>> begin RECORDS FOR THE TASK

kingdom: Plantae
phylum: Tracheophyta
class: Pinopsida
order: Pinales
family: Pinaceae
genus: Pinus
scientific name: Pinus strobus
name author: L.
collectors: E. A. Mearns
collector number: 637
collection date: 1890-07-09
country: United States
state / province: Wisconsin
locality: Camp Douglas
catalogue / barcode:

>> end RECORDS FOR THE TASK
>> begin RECORDS FOR THE TASK

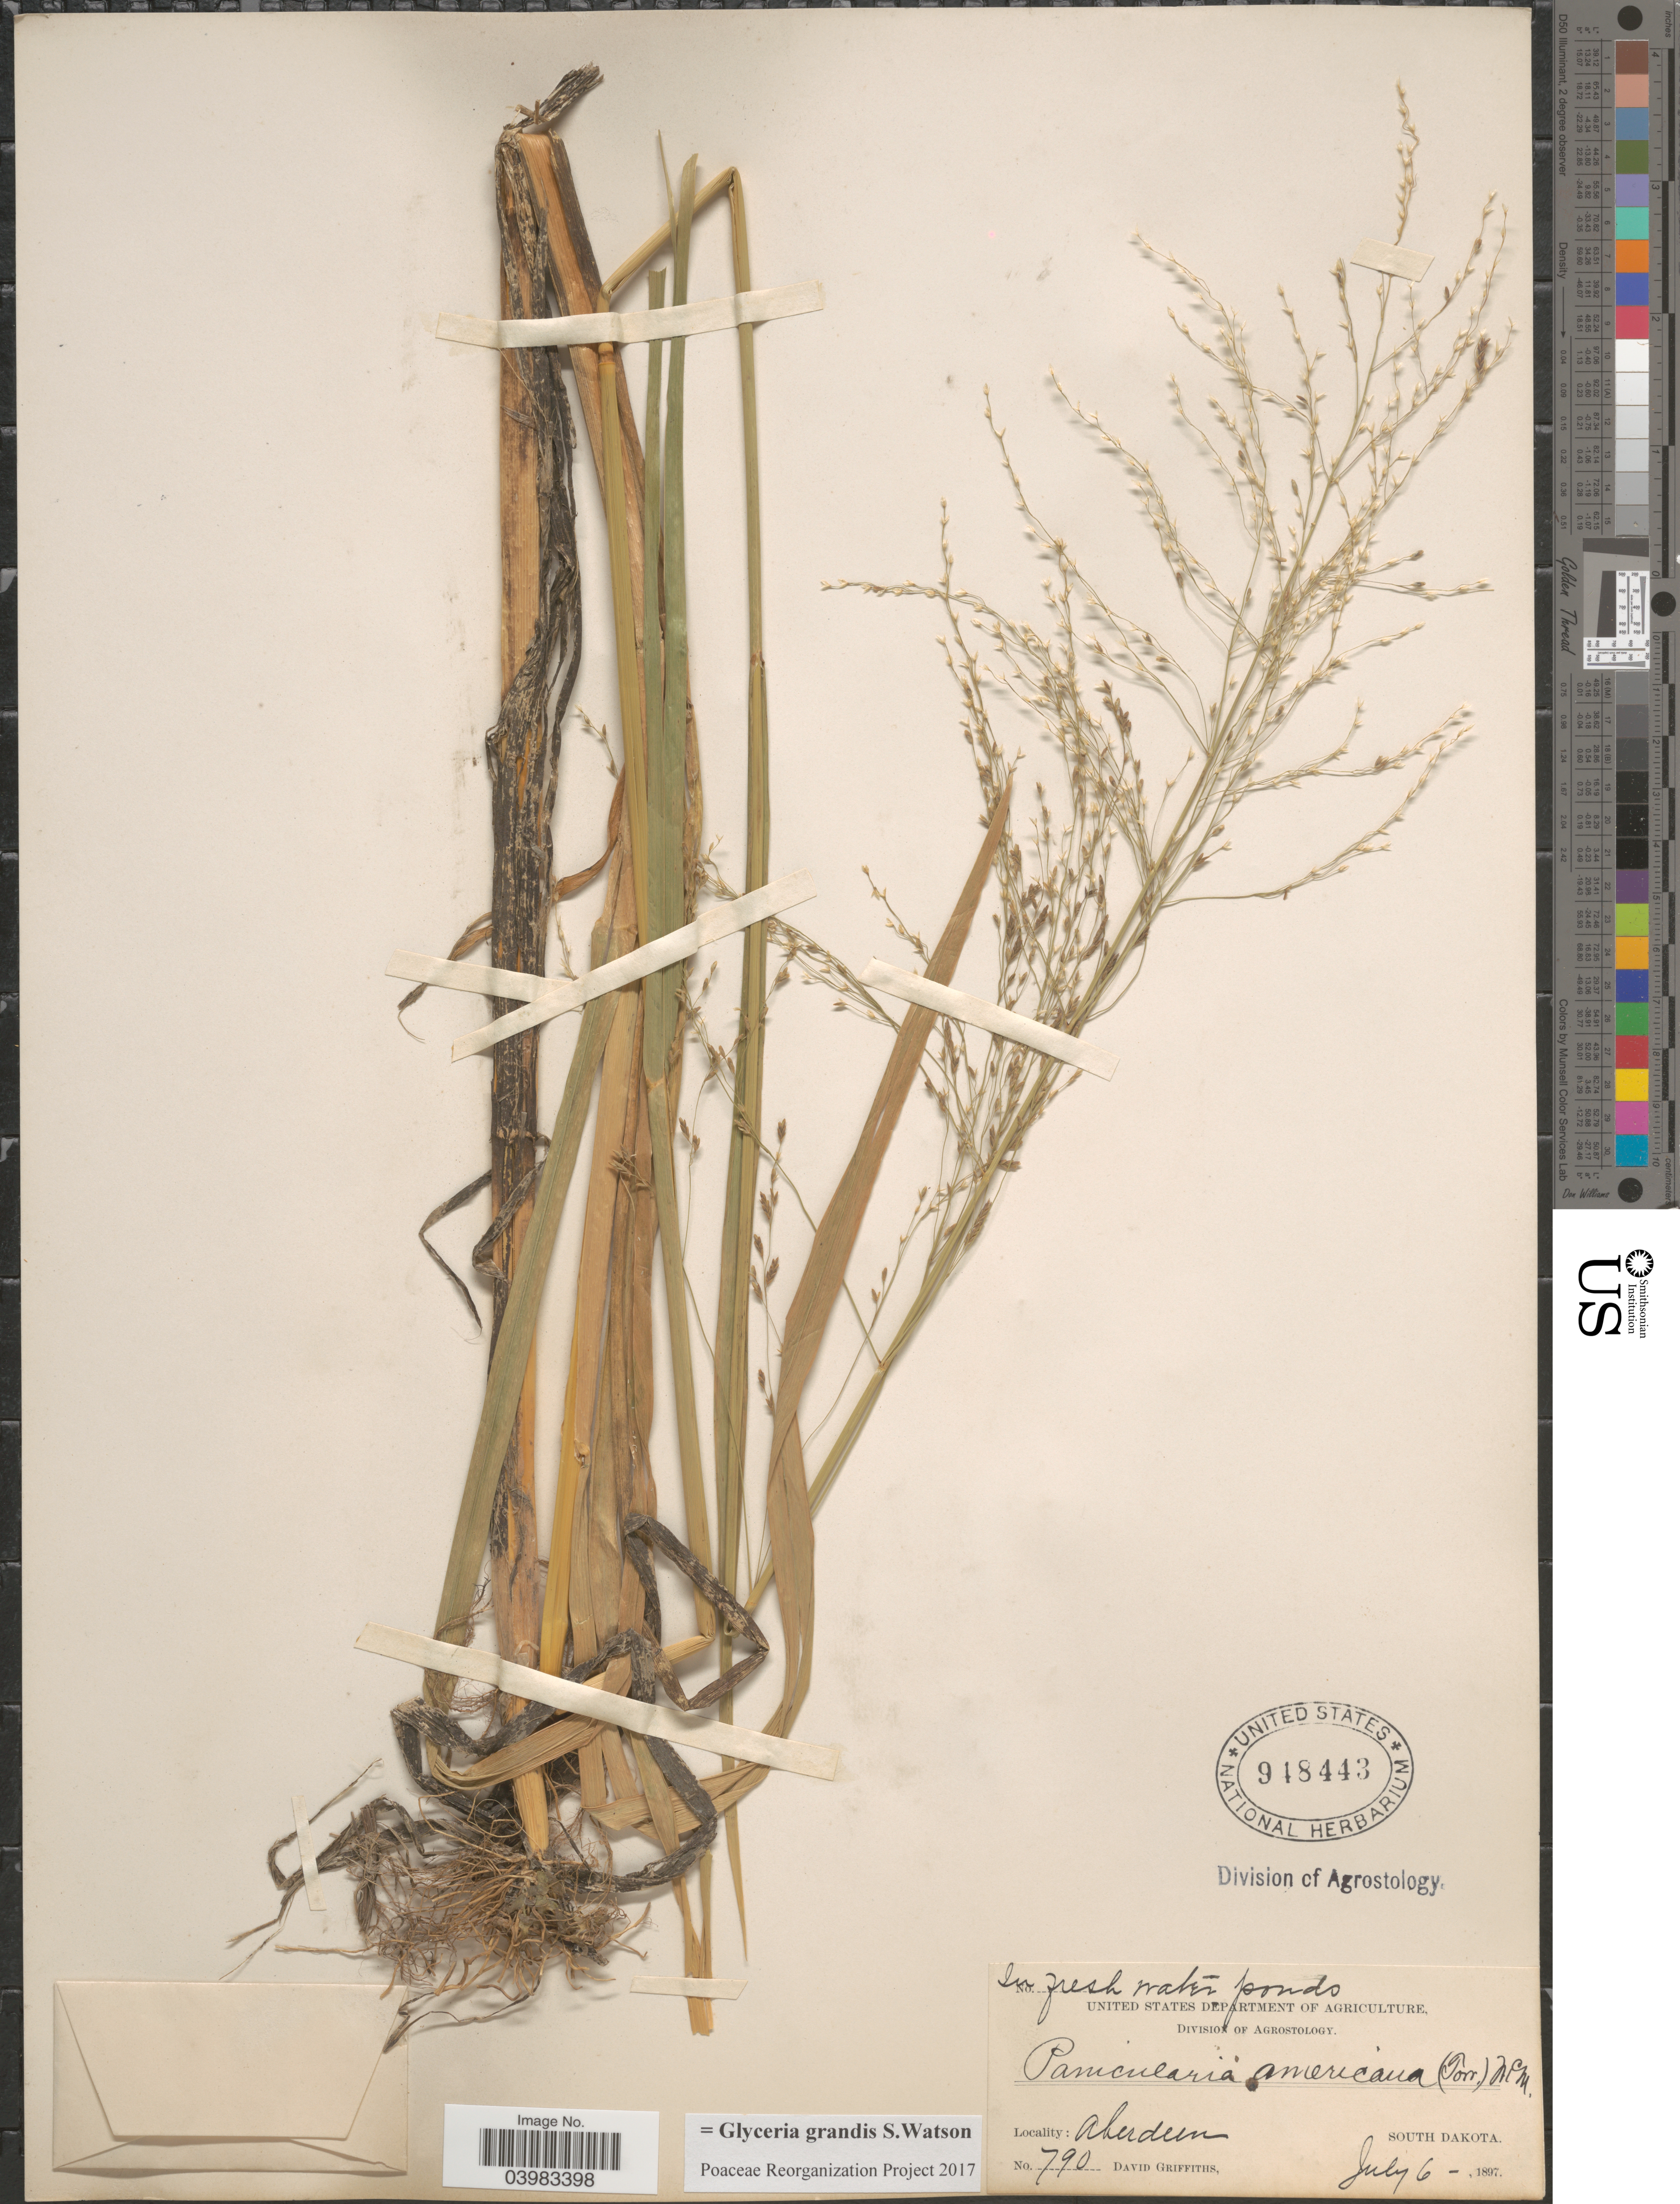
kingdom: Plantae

>> end RECORDS FOR THE TASK
>> begin RECORDS FOR THE TASK

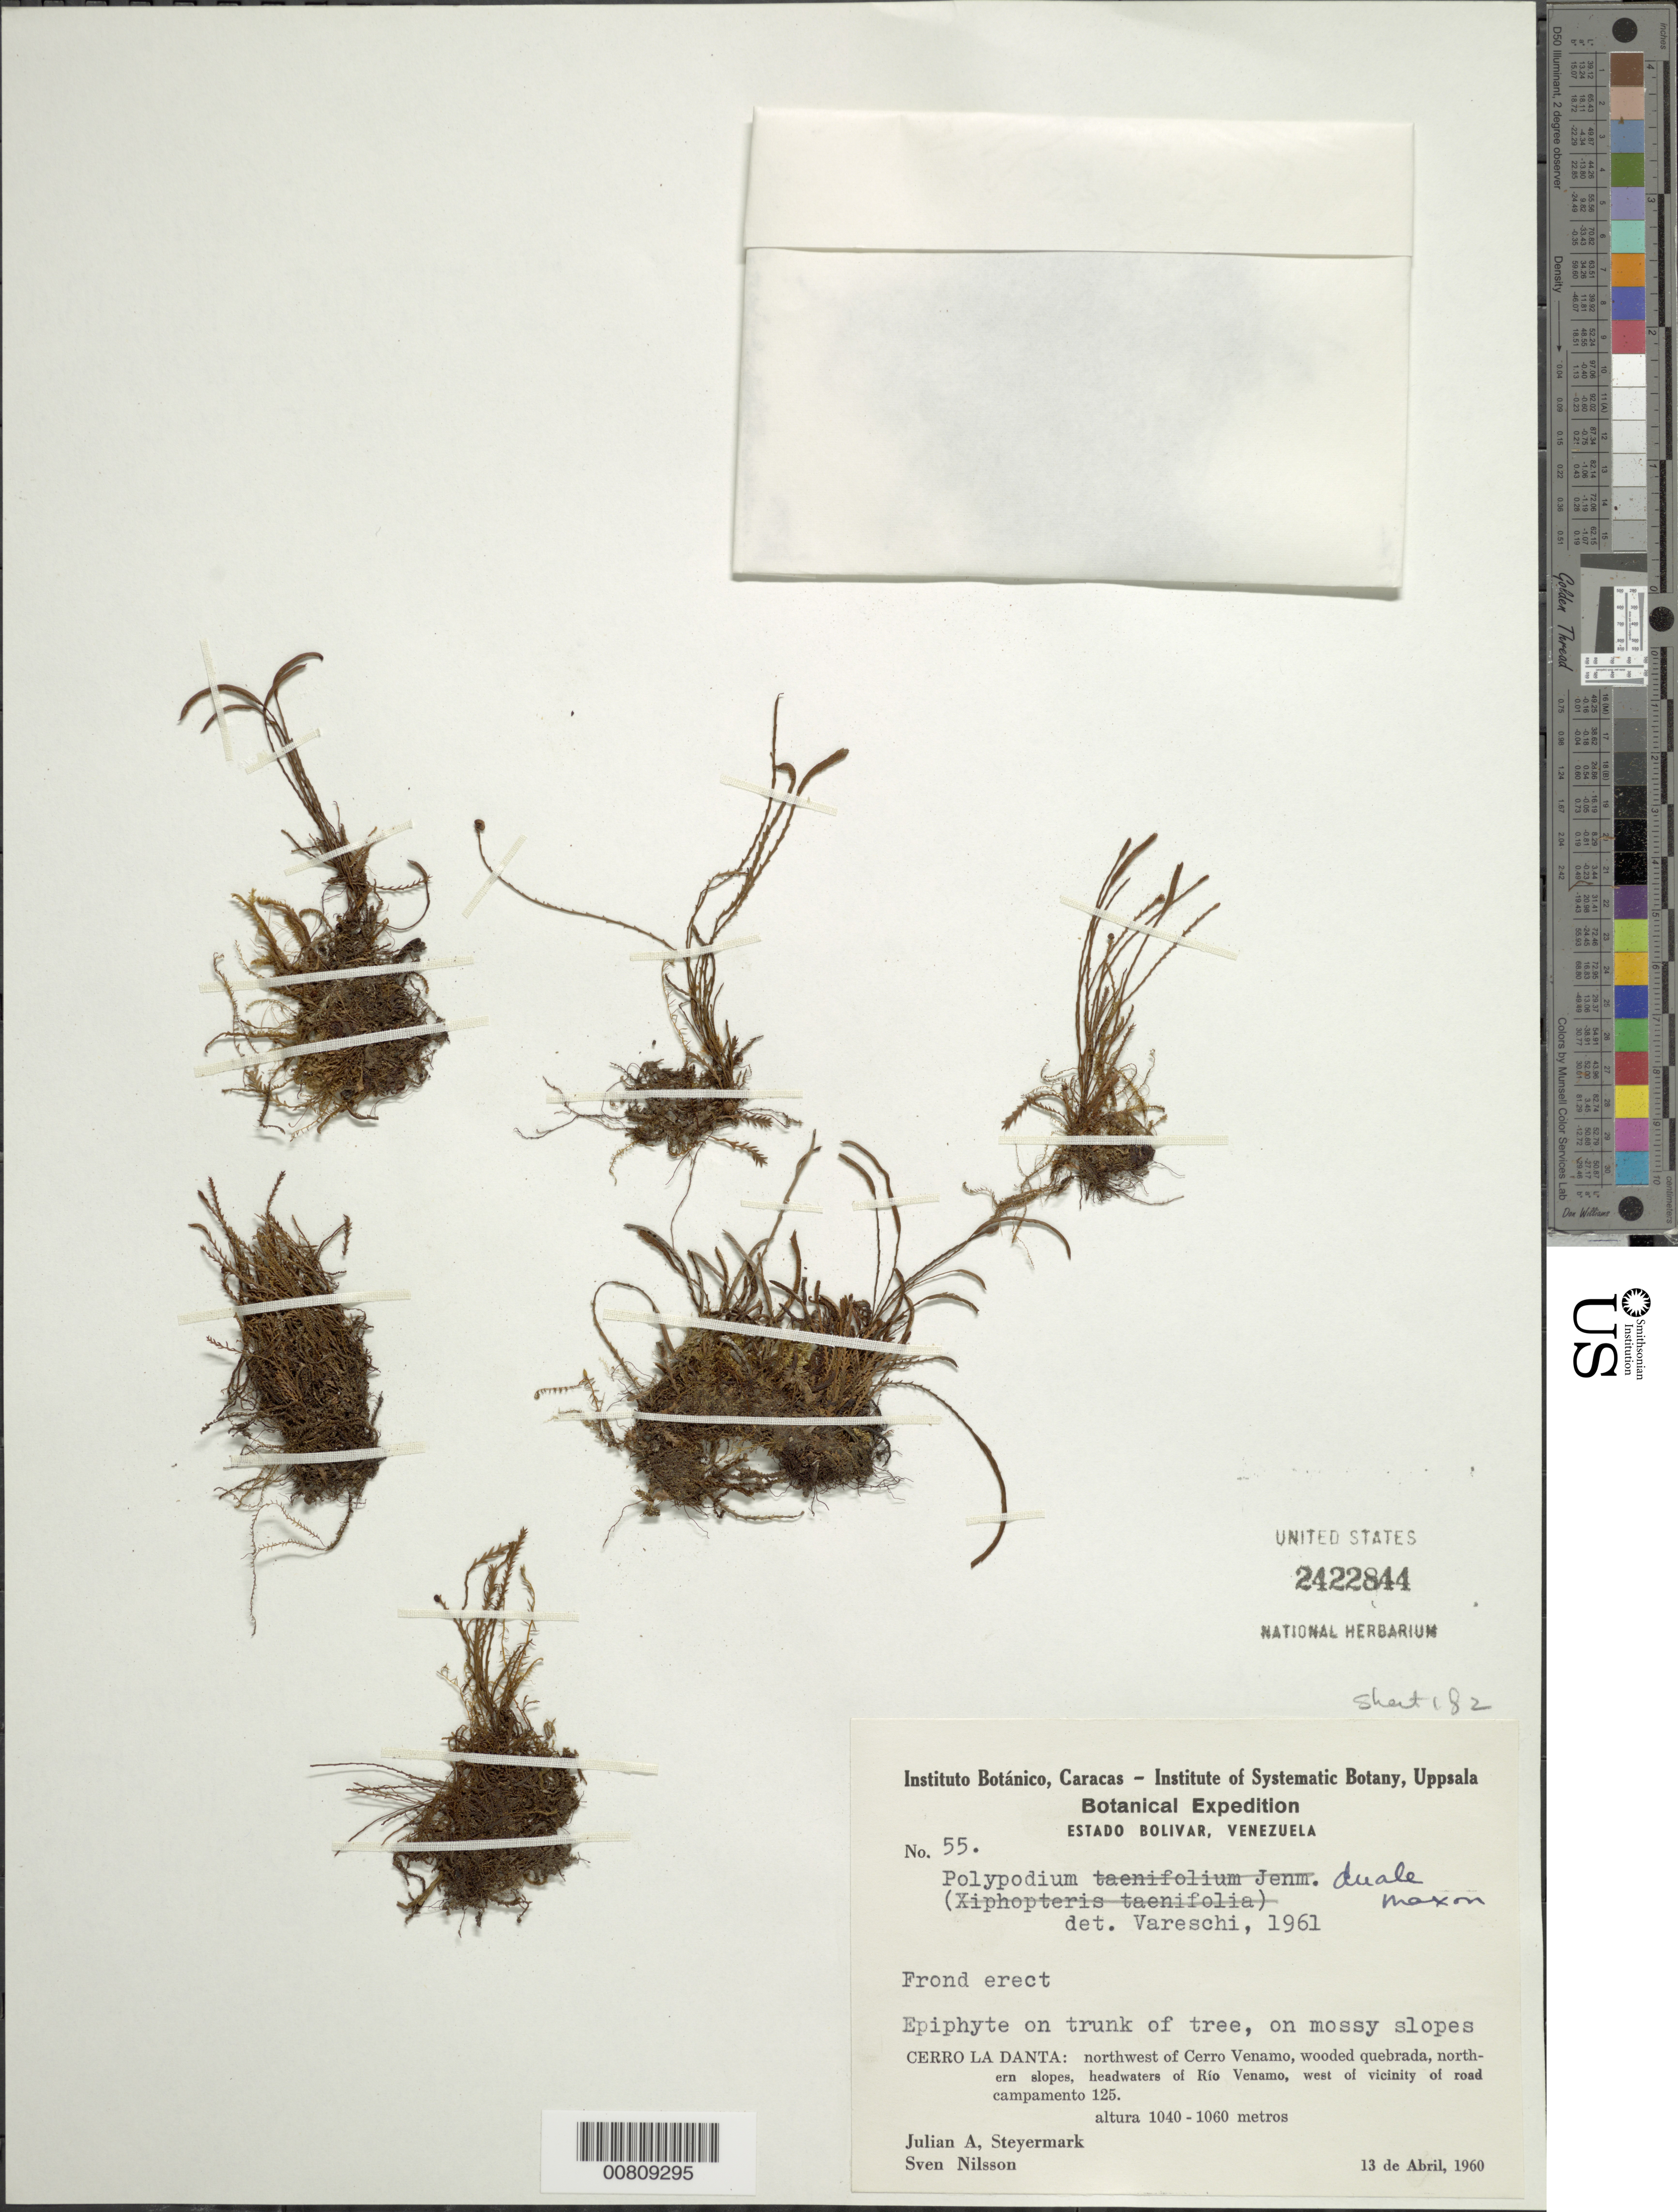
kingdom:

>> end RECORDS FOR THE TASK

• **YOUR GOAL**: Reproduce the listing from the line containing "collector number: 637" up to and including the line containing "locality: Camp Douglas", changing "collection date" to "date collected" and leaving everything else untouched.

• **RESULT FOR THIS TASK**:
collector number: 637
date collected: 1890-07-09
country: United States
state / province: Wisconsin
locality: Camp Douglas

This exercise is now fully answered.